Following the Kat-Mouse-Pupp-brick main event, Jeet Heer presents a complete color reprinting of US HUSBANDS, a Sunday domestic-comedy strip from 1926-1927. This is perhaps the most "normal," not to say mundane, Herriman production that I've ever seen, spinning entire pages out of casual incidents and minor disagreements in married life. The production was casual to the extent that Herriman didn't even bother to keep names and faces of his supposed "main characters" straight. Just as well, as the wives, husbands, and "confirmed bachelors" here are pretty interchangeable. In his text introduction, Heer speculates that Herriman cooked up the US HUSBANDS in order to convince the powers that were at King Features that, just in case William Randolph Hearst ever withdrew his personal "patronage" from the esoteric (and not all that popular) KRAZY KAT, then Herriman could, too, contribute more commercially "salable" material to the syndicate's manifest. This theory seems reasonable to me, given Herriman's known level of insecurity. (It was probably for the same reason that Herriman also pitched in to help with the panel feature EMBARRASSING MOMENTS at around this time.) The standard "topper strip" for US HUSBANDS featured anachronistic husband-vs.-wife conflict in a vaguely medieval setting ("oh, thou rogue, thou hast snuck out to ye poker game agayne?!"). This isn't strange; what's strange is the strip's title: MISTAKES WILL HAPPEN (often with a following "." emphasized for some reason). George, I love ya and I know that your mind worked in mysterious ways at times, but I can't for the life of me figure out how you fell upon this title for that particular scenario. A meta-comment, perhaps, on how frustrating you found all this extra work to be as these two strips' brief lives slid by?

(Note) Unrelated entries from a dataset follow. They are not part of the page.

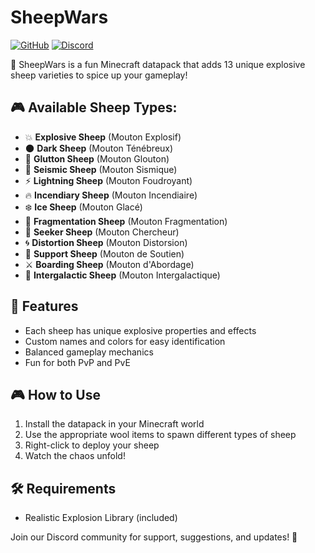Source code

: 
# SheepWars
[![GitHub](https://img.shields.io/github/v/release/Stoupy51/SheepWars?logo=github&label=GitHub)](https://github.com/Stoupy51/SheepWars/releases/latest)
[![Discord](https://img.shields.io/discord/1216400498488377467?label=Discord&logo=discord)](https://discord.gg/anxzu6rA9F)

🐑 SheepWars is a fun Minecraft datapack that adds 13 unique explosive sheep varieties to spice up your gameplay!

## 🎮 Available Sheep Types:
- 💥 **Explosive Sheep** (Mouton Explosif)
- 🌑 **Dark Sheep** (Mouton Ténébreux)
- 🍖 **Glutton Sheep** (Mouton Glouton)
- 🌋 **Seismic Sheep** (Mouton Sismique)
- ⚡ **Lightning Sheep** (Mouton Foudroyant)
- 🔥 **Incendiary Sheep** (Mouton Incendiaire)
- ❄️ **Ice Sheep** (Mouton Glacé)
- 💫 **Fragmentation Sheep** (Mouton Fragmentation)
- 🎯 **Seeker Sheep** (Mouton Chercheur)
- 🌀 **Distortion Sheep** (Mouton Distorsion)
- 💝 **Support Sheep** (Mouton de Soutien)
- ⚔️ **Boarding Sheep** (Mouton d'Abordage)
- 🌌 **Intergalactic Sheep** (Mouton Intergalactique)


## 🎯 Features
- Each sheep has unique explosive properties and effects
- Custom names and colors for easy identification
- Balanced gameplay mechanics
- Fun for both PvP and PvE


## 🎮 How to Use
1. Install the datapack in your Minecraft world
2. Use the appropriate wool items to spawn different types of sheep
3. Right-click to deploy your sheep
4. Watch the chaos unfold!


## 🛠️ Requirements
- Realistic Explosion Library (included)

Join our Discord community for support, suggestions, and updates! 🎉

The end of this series is unfortunate enough, but an additional melancholy note is sounded with a tribute to the recently deceased Bill Blackbeard, Editor-in-Chief of this series from the start and so much more besides. Blackbeard's role in the gradual, and often grudging, recognition of the comic strip as a legitimate art form -- one worth preserving, studying, and displaying -- over the last 40-odd years was immense. He was quite literally one of the first people to bring the qualities of strips like E.C. Segar's THIMBLE THEATRE and Floyd Gottfredson's MICKEY MOUSE to the attention of the wider public. Since a good deal of the material used to produce the KRAZY KAT volumes came directly from Blackbeard's collection, it seems a real shame that he didn't see the entire project through to this triumphant finish.